Taylor Maritime Investments to join the Main Market (Premium). The Company is an internally managed investment company with an Executive Team led by Edward Buttery. The Executive Team has to date worked closely together for the Commercial Manager, Taylor Maritime. Established in 2014 by Edward Buttery, Taylor Maritime is a privately owned ship-owning and management business with a seasoned team that includes the founders of dry bulk shipping company Pacific Basin Shipping (listed in Hong Kong 2343.HK) and gas shipping company BW Epic Kosan (formerly Epic Shipping) (listed in Oslo BWEK:NO). Taylor Maritime’s team of experienced industry professionals is based in Hong Kong and London. Taylor Maritime’s principals have been some of the most active buyers of Handysize and Supramax dry bulk ships having made over US$1.3b of asset purchases and sales since 1987. Seeking a $250m raise. Due 27 May 2021.
Kitwave Group, the independent, delivered wholesale business to join AIM. The Placing of the Placing Shares will raise gross proceeds of £64.0m for the Company and the Placing of the Secondary Placing Shares will raise gross proceeds of £17.6m for the Selling Shareholders. Mkt cap £105m. The management team, led by Paul Young, has overseen significant growth in both revenue and operating profit with revenue and Adjusted EBITDA growing to £592.0m and £27.6m respectively in FP20 (an 18-month period). In the 12 months to 30 April 2020, the Group’s revenue and Adjusted EBITDA was £399.0m and £17.5m respectively. Due 24 May.
Belluscura to join AIM. The designer and manufacturer of FDA cleared, lightweight and portable oxygen concentrators to raise £15m, with an expected pre-money market capitalisation of £35-40m. Due late May.
Dianomi, the provider of native digital advertising services to premium clients in the Financial Services and Business sectors, announces its intention to seek admission of its shares to trading on AIM. Admission is expected to take place during May 2021. Offer details TBA. In FY 2020, revenue was £28.43m, representing growth of 58.8% compared to FY19. The majority of the Group’s revenue is generated in the Americas (FY20: 76.6 %) followed by EMEA (FY20: 17.0%.), and APAC (FY20: 6.4%.) Earnings before interest and taxation was £2.02m in FY20 having grown from £0.25m in FY19.
Voyager Life, the health and wellness company established to supply high-quality Cannabidiol (CBD) and hemp seed oil products, announces the Company’s intention to seek admission to trading on the Access Segment AQSE Growth Market. Admission is expected to occur before the end of June 2021. Voyager was incorporated in November 2020 as a health and wellness business focused on CBD and hemp seed oil products. The Company’s directors believe that a significant opportunity exists in the CBD market due to the forecast growth and ongoing regulatory changes.

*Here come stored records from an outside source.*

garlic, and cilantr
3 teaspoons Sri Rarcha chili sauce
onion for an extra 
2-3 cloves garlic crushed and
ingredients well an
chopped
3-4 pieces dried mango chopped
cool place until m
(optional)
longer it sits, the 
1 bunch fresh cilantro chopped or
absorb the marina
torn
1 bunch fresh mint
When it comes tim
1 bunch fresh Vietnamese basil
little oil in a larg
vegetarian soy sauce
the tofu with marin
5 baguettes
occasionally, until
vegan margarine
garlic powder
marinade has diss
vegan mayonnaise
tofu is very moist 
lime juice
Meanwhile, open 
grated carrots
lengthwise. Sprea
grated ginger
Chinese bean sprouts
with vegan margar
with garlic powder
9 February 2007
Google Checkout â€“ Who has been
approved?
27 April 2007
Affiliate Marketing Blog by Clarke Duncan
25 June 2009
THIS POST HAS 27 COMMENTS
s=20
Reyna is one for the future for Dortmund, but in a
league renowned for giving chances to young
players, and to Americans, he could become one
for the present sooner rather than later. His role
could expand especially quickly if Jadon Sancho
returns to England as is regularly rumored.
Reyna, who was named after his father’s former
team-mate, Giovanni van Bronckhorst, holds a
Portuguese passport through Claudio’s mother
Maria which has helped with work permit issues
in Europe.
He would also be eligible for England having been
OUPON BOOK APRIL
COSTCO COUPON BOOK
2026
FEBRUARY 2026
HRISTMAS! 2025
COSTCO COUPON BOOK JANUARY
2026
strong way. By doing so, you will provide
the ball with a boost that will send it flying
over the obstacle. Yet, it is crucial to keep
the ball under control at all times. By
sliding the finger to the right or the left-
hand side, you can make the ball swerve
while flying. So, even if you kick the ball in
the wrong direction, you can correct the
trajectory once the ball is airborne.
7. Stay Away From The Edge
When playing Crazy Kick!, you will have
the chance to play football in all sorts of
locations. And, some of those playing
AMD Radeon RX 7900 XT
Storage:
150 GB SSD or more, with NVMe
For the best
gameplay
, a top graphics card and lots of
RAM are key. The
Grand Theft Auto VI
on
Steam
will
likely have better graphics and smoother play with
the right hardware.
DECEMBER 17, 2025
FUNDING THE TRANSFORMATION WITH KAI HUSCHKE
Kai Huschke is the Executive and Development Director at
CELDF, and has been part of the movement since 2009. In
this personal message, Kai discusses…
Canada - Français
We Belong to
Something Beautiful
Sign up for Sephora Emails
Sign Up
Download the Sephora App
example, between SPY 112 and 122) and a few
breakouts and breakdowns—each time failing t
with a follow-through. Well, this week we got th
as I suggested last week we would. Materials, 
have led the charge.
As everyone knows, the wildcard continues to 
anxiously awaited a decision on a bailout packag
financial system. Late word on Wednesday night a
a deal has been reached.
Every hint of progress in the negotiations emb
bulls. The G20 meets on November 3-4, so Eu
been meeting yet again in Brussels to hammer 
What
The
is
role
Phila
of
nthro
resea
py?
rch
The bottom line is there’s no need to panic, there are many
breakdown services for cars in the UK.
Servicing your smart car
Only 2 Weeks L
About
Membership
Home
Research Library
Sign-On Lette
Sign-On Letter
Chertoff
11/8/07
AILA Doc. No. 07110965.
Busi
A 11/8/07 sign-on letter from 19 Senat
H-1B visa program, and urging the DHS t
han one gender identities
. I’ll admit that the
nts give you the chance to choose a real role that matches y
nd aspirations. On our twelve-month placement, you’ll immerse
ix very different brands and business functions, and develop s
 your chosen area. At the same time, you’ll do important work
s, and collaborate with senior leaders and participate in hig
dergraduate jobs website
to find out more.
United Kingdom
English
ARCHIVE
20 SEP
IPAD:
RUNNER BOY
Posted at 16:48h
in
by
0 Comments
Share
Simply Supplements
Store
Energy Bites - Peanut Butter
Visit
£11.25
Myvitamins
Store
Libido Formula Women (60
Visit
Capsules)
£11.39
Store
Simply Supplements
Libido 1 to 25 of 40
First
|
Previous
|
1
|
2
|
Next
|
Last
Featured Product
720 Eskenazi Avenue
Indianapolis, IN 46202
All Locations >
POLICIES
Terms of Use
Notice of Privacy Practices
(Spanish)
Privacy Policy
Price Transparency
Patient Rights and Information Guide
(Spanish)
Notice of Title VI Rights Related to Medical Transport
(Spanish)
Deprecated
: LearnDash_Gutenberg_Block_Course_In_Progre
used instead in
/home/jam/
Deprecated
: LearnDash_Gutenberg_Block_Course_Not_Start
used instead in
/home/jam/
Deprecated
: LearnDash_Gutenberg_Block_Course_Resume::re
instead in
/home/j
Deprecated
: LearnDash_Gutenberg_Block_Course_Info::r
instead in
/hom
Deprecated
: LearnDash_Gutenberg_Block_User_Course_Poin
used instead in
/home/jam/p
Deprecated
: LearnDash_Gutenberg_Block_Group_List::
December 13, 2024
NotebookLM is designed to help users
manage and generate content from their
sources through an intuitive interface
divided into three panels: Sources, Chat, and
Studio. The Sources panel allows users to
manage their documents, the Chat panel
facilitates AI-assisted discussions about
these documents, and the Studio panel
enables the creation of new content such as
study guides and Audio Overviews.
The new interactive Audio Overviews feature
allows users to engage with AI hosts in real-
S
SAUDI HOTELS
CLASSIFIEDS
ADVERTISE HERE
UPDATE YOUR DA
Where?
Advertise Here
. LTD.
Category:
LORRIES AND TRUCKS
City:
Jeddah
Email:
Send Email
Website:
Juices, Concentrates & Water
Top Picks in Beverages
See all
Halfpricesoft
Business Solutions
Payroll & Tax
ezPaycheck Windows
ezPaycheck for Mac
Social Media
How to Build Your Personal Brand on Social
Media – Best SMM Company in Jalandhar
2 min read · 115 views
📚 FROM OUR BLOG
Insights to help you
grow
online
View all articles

Thor Explorations (TSXV:THX) seeking a secondary listing on AIM. The Company is targeting Admission during Q2 21. Segun Lawson, President & CEO, stated: “Thor Explorations has advanced significantly, in both project development and capitalisation since the acquisition of Segilola in 2016. This year, the Company is well positioned to achieve two major milestones with the commencement of gold production at Segilola in Nigeria and a maiden resource at Douta in Senegal, as well as continuing to progress our highly prospective Nigerian exploration portfolio on the Ilesha Schist belt.”
Imperial X (AQSE:IMPP) to join the Main Market (Standard). It is also proposed that on Admission to the Official List, the Company will change its name to Cloudbreak Discovery Plc. With effect from Admission, Imperial X will hold equity positions and royalties in a variety of projects in the natural resources sector across multiple jurisdictions, primarily in the Americas and Africa. The Company is proposing to raise up to £1.5m by way of placing of new Ordinary Shares to support further prospect acquisitions. Due 3 June.